Playbook - divide IP address into Octets

Hi,

 

I am looking for the solution to provide a conditional check on the first octet of an ip address, to see if it is an internal network address starting with 10. That is, a 10.x.x.x network address.

 

Any suggestions?

 

 

Thanks in advance,

Craig

 

1 REPLY 1
swolf
Staff
Staff

Depends what you are wanting, a step, or just a filter.

 

The most robust method would be to simply use the Utility "Is IP in CIDR". You can pass it a single IP, or an array of IPs, and then define the subnet you want it to match. The nice advantage of that, is that it splits out the results into matched results and not matched results.

example3.pngexample4.png


Filter method? Plenty of options. You can start with the ipv4 filter:
{{ vars.ip | ipv4 | regex_search("^10\.\d+\.\d+\.\d+") }}

The ipv4 filter will filter out any non IPv4 addresses. The regex pattern will match anything starting with "10.". Because we've already filtered out whether its a private IP address, we shouldn't need to be that precise with the regex pattern.

Example:

example1.png

example2.png

 

You can also specify 'private' in the ipv4 filter, which would read as {{ "10.1.1.1" | ipv4('private') }}, to return only private IPv4 address. However, when it hits the regex_search it will error out for non-private addresses as it returns "null". You can fix that by going with an if statement: 
{% if "10.1.1.1" | ipv4('private') %}{{ "10.1.1.1" | regex_search("^10\.\d+\.\d+\.\d+") }}{% endif %}

 

There's also other things that we can do with filters such as ipsubnet, example:
{{ "10.1.1.1" | ipsubnet('8') }}
which will return "10.0.0.0/8" and you can match on that.

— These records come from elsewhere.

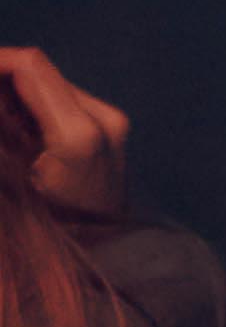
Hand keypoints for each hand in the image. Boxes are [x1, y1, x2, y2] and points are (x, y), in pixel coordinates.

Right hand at [0, 46, 130, 221]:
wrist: (111, 261)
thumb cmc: (56, 236)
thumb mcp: (14, 188)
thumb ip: (2, 135)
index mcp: (78, 134)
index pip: (29, 66)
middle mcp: (104, 118)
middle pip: (39, 71)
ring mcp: (113, 123)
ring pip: (50, 84)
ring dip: (12, 91)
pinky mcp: (114, 130)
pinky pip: (64, 101)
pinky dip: (31, 105)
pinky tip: (13, 126)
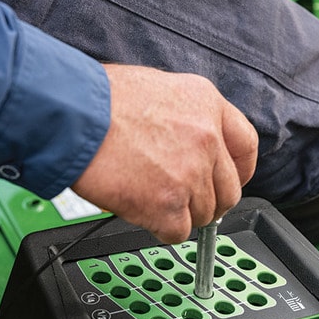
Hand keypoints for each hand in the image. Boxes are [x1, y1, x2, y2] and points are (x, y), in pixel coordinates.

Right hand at [71, 64, 257, 243]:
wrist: (73, 114)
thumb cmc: (100, 99)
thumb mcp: (159, 87)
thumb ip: (185, 116)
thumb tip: (189, 139)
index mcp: (207, 104)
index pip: (246, 146)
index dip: (240, 171)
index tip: (232, 181)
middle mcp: (207, 138)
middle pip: (228, 190)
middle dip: (208, 201)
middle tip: (184, 201)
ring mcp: (190, 173)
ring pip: (204, 214)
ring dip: (180, 214)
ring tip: (149, 199)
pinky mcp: (168, 204)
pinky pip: (178, 232)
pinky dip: (161, 229)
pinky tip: (142, 211)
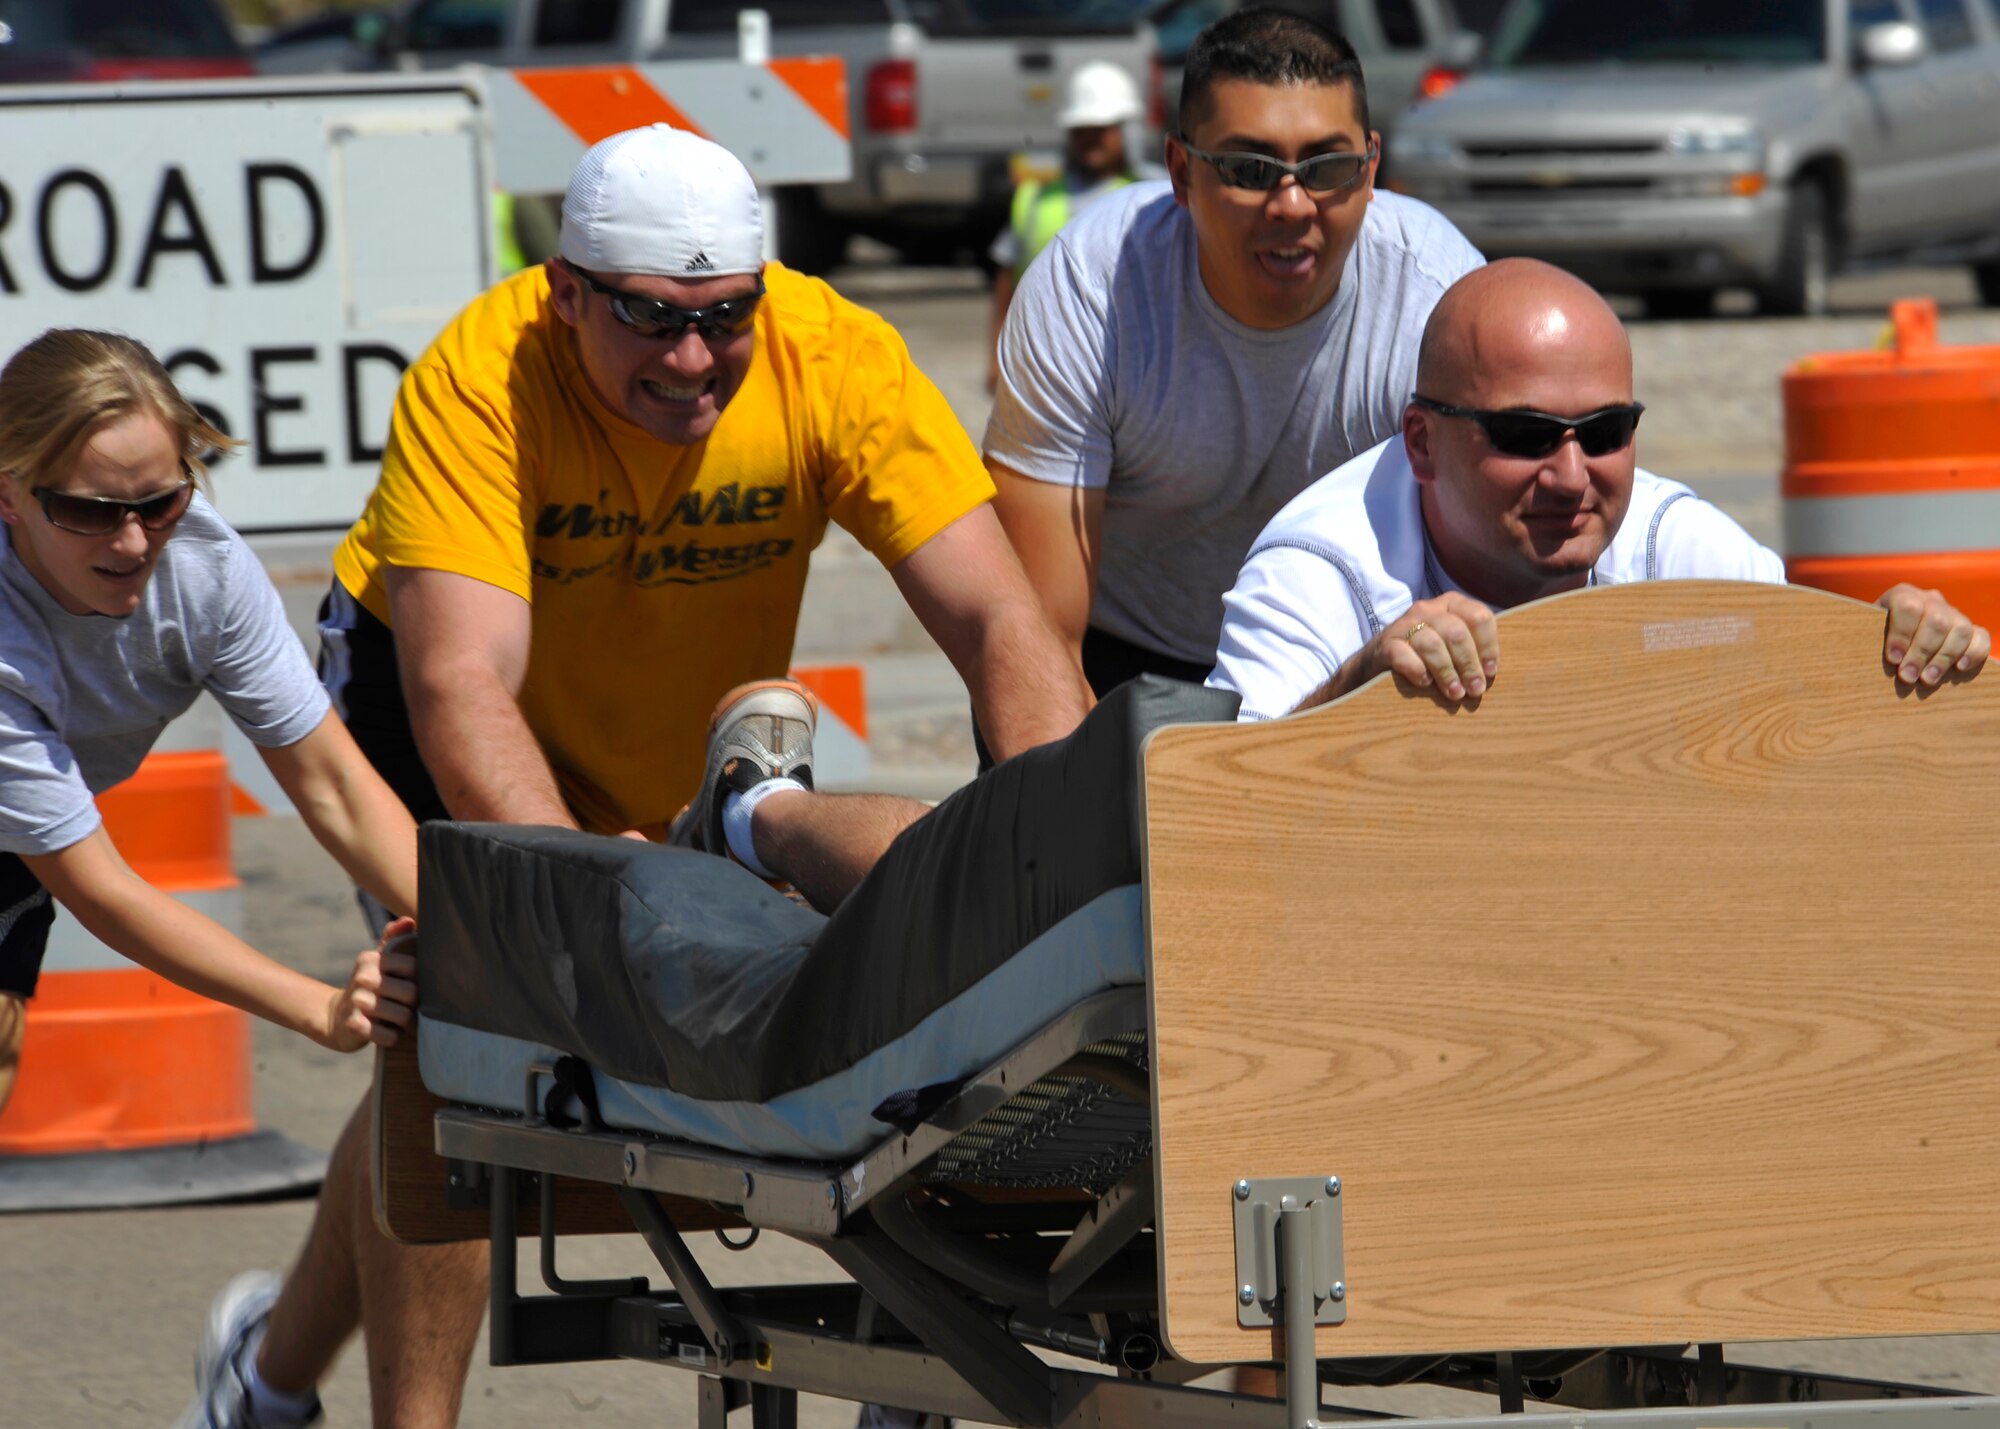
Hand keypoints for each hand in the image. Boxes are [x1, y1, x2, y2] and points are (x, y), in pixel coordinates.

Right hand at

Or you can do a simple string split on the period, return the first element of the split list, and then match on the number, example:

{{ "10.1.1.1".split('.')[0] }} will return the 10, so:

{% if "10.1.1.1".split('.')[0] == "10" %}True{% else %}False{% endif %} will return True

 

Some methods are obviously faster than others, and work better with lists of IPs, so choose the method that works for you.